Hâtim sprach weiter: “Ich sah die Menschen! Ich bemerkte, daß sich jeder habgierig bemühte, um Geld zu verdienen. Daher erreichten sie auch unehrliche und unrechtmäßige Dinge und ertrugen dabei Gemeinheiten und Verachtungen. Ich dachte an diesen heiligen Vers: (Auf der Welt gibt es kein einziges Lebewesen, dem keine Nahrung von ALLAH, dem Erhabenen, gewährt wird). Ich habe erfasst, dass der heilige Koran die heilige Worte des Erhabenen ist und dass ich eines dieser Lebewesen bin. Ich habe darauf vertraut, dass ER versprochen hat, allen Lebewesen Nahrung zu geben. Und ich habe mich bemüht, wie ER geboten hat. Schakîk sagte: “Wie vortrefflich hast du getan, o Hâtim! Sag mir bitte auch den achten Vorteil!”

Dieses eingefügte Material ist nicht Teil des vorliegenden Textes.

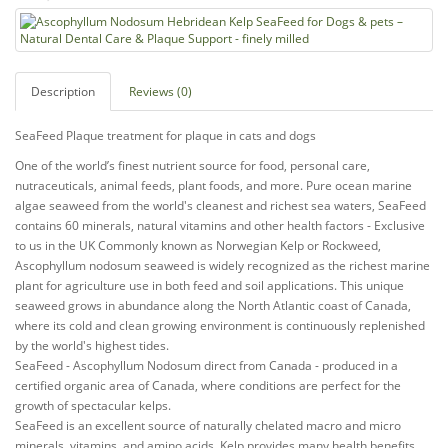
Description
Reviews (0)
SeaFeed Plaque treatment for plaque in cats and dogs
One of the world’s finest nutrient source for food, personal care,
nutraceuticals, animal feeds, plant foods, and more. Pure ocean marine
algae seaweed from the world's cleanest and richest sea waters, SeaFeed
contains 60 minerals, natural vitamins and other health factors - Exclusive
to us in the UK Commonly known as Norwegian Kelp or Rockweed,
Ascophyllum nodosum seaweed is widely recognized as the richest marine
plant for agriculture use in both feed and soil applications. This unique
seaweed grows in abundance along the North Atlantic coast of Canada,
where its cold and clean growing environment is continuously replenished
by the world's highest tides.
SeaFeed - Ascophyllum Nodosum direct from Canada - produced in a
certified organic area of Canada, where conditions are perfect for the
growth of spectacular kelps.
SeaFeed is an excellent source of naturally chelated macro and micro
minerals, vitamins, and amino acids. Kelp provides many health benefits.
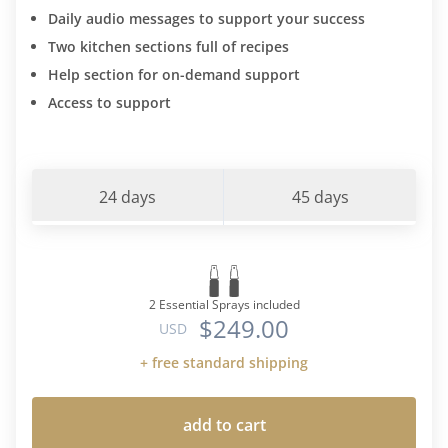
Daily audio messages to support your success
Two kitchen sections full of recipes
Help section for on-demand support
Access to support
24 days
45 days
2 Essential Sprays included
$249.00
USD
+ free standard shipping
add to cart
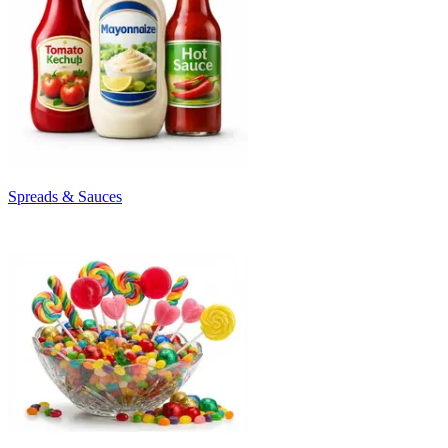
Spreads & Sauces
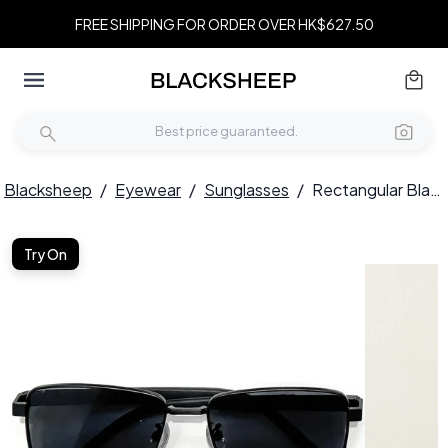
FREE SHIPPING FOR ORDER OVER HK$627.50
Blacksheep
/
Eyewear
/
Sunglasses
/
Rectangular Black Metal Sunglasses #BS0824-0278
Try On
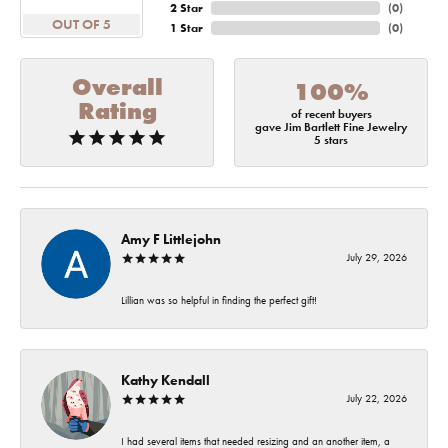
2 Star
(
0
)
OUT OF 5
1 Star
(
0
)
Overall
100%
Rating
of recent buyers
gave Jim Bartlett Fine Jewelry
5 stars
Amy F Littlejohn
July 29, 2026
Lillian was so helpful in finding the perfect gift!
Kathy Kendall
July 22, 2026
I had several items that needed resizing and an another item, a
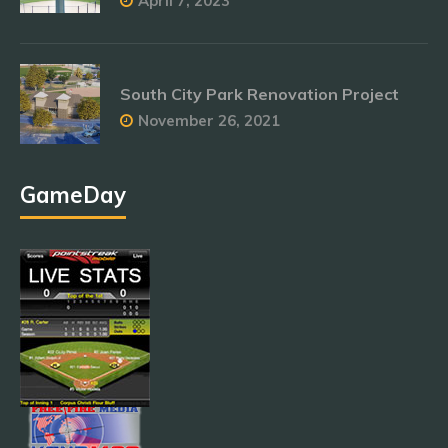
April 7, 2023
South City Park Renovation Project
November 26, 2021
GameDay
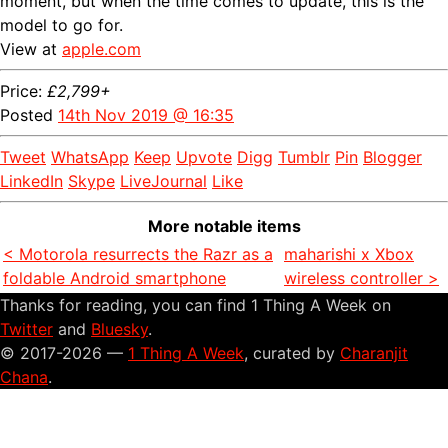
moment, but when the time comes to update, this is the
model to go for.
View at
apple.com
Price:
£2,799+
Posted
14th Nov 2019 @ 16:35
Tweet
WhatsApp
Keep
Upvote
Digg
Tumblr
Pin
Blogger
LinkedIn
Skype
LiveJournal
Like
More notable items
< Motorola resurrects the Razr as a
maharishi x Xbox
foldable Android smartphone
wireless controller >
Thanks for reading, you can find 1 Thing A Week on
Twitter
and
Bluesky
.
© 2017-2026 —
1 Thing A Week
, curated by
Charanjit
Chana
.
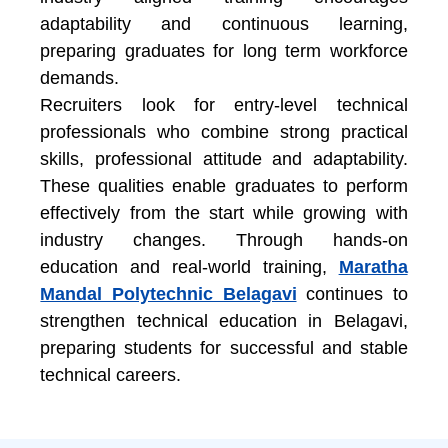
adaptability and continuous learning,
preparing graduates for long term workforce
demands.
Recruiters look for entry-level technical
professionals who combine strong practical
skills, professional attitude and adaptability.
These qualities enable graduates to perform
effectively from the start while growing with
industry changes. Through hands-on
education and real-world training,
Maratha
Mandal Polytechnic Belagavi
continues to
strengthen
technical education in Belagavi
,
preparing students for successful and stable
technical careers.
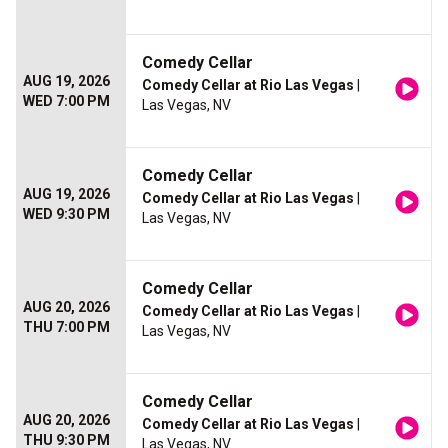
Comedy Cellar
AUG 19, 2026
Comedy Cellar at Rio Las Vegas
|
WED 7:00 PM
Las Vegas, NV
Comedy Cellar
AUG 19, 2026
Comedy Cellar at Rio Las Vegas
|
WED 9:30 PM
Las Vegas, NV
Comedy Cellar
AUG 20, 2026
Comedy Cellar at Rio Las Vegas
|
THU 7:00 PM
Las Vegas, NV
Comedy Cellar
AUG 20, 2026
Comedy Cellar at Rio Las Vegas
|
THU 9:30 PM
Las Vegas, NV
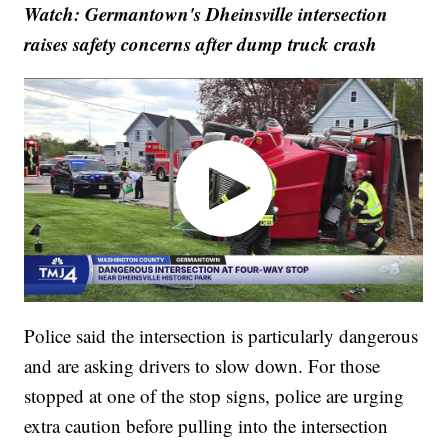
Watch: Germantown's Dheinsville intersection
raises safety concerns after dump truck crash
Police said the intersection is particularly dangerous
and are asking drivers to slow down. For those
stopped at one of the stop signs, police are urging
extra caution before pulling into the intersection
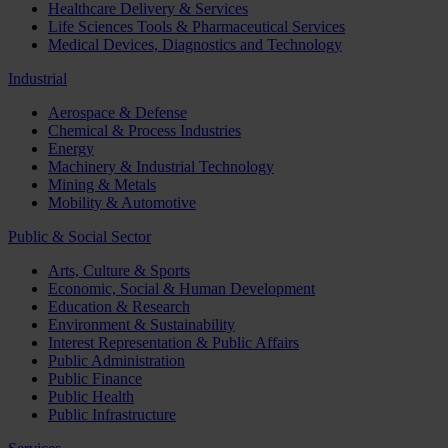
Healthcare Delivery & Services
Life Sciences Tools & Pharmaceutical Services
Medical Devices, Diagnostics and Technology
Industrial
Aerospace & Defense
Chemical & Process Industries
Energy
Machinery & Industrial Technology
Mining & Metals
Mobility & Automotive
Public & Social Sector
Arts, Culture & Sports
Economic, Social & Human Development
Education & Research
Environment & Sustainability
Interest Representation & Public Affairs
Public Administration
Public Finance
Public Health
Public Infrastructure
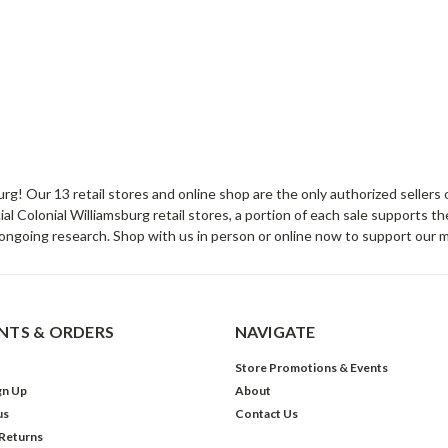
sburg! Our 13 retail stores and online shop are the only authorized selle
Colonial Williamsburg retail stores, a portion of each sale supports t
ongoing research. Shop with us in person or online now to support our 
TS & ORDERS
NAVIGATE
Store Promotions & Events
gn Up
About
us
Contact Us
 Returns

Hâtim setzte fort: “Mein achter Vorteil: Ich sah die Menschen und bemerkte, dass sie alles von anderen erwarteten, sei es Vermögen, Beruf oder Person. Ich dachte an den heiligen Vers: (ALLAH, der Erhabene, hilft immer denen, die nur von IHM erwarten.) Bei all meinen Bemühungen und Handlungen erwartete ich allein von ALLAH, dem Erhabenen. Da ER gebot, sich zu bemühen, habe ich mich bemüht und Gründe geltend gemacht. Nur habe ich auf IHN vertraut, IHN angebeten und von IHM erwartet!”

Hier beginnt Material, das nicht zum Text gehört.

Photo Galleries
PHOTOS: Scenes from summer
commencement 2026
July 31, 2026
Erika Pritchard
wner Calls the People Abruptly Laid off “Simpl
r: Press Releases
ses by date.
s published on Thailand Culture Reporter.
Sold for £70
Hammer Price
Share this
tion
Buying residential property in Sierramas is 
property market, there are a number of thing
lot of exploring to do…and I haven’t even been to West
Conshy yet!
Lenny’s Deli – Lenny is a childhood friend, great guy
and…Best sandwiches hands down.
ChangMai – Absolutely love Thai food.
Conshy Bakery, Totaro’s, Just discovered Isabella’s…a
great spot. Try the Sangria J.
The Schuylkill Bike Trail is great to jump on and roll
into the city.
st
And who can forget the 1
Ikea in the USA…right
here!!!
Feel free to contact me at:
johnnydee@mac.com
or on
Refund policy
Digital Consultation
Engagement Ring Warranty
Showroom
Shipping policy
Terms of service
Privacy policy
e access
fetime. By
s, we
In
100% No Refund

Als Schakîk diesen Worten zu hörte, erwiderte er: “O Hâtim! Möge ALLAH, der Erhabene, dir jederzeit helfen! Ich habe die heilige Thora des heiligen Propheten Moses, den heiligen Psalter des heiligen Propheten David, das heilige Evangelium des heiligen Propheten Jesus und den heiligen Koran des heiligen Propheten Muhammed, Friede sei mit ihnen, durchgelesen. Ich sah ein, dass diese vier heiligen Bücher auf diesen Grundlagen beruhen. Die, die diese Grundlagen auswendig lernen, diese befolgen und demnach leben, führen deren Gebote aus.”

24) O mein Kind! Diese Anekdote weist darauf hin, dass Du nicht viele Dinge sondern erforderliche Kenntnisse lernen sollst.